WHAT YOU SHOULD DO:
Below are the records. Restate word for word every line from the one that contains "List each element's" through the final line, both included.

EXERCISE DATA: Begin

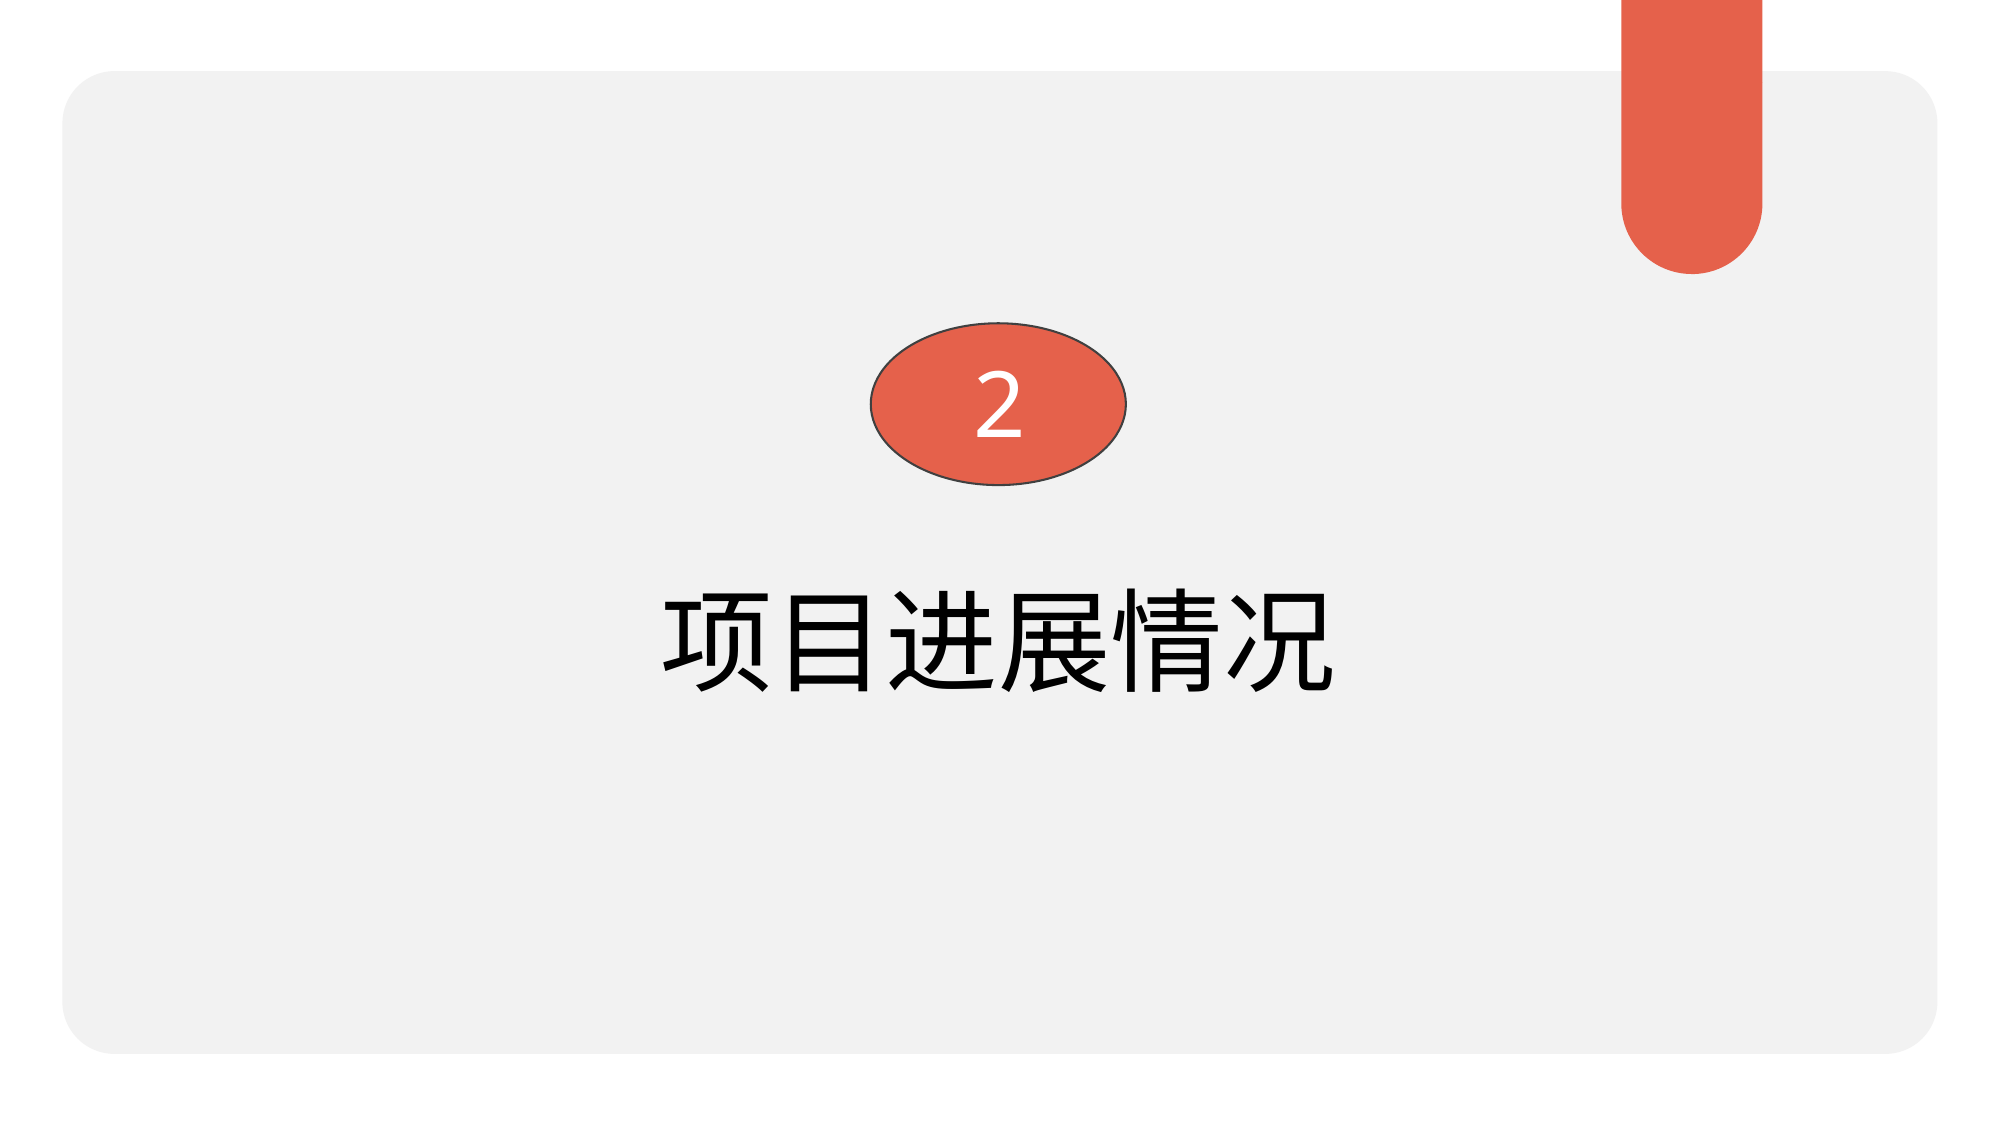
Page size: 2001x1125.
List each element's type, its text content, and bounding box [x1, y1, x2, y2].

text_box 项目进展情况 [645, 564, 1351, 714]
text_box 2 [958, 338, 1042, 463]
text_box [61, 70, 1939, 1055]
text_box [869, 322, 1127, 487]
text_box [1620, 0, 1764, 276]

EXERCISE DATA: End

ANSWER BOX:
List each element's type, its text content, and bounding box [x1, y1, x2, y2].

text_box 项目进展情况 [645, 564, 1351, 714]
text_box 2 [958, 338, 1042, 463]
text_box [61, 70, 1939, 1055]
text_box [869, 322, 1127, 487]
text_box [1620, 0, 1764, 276]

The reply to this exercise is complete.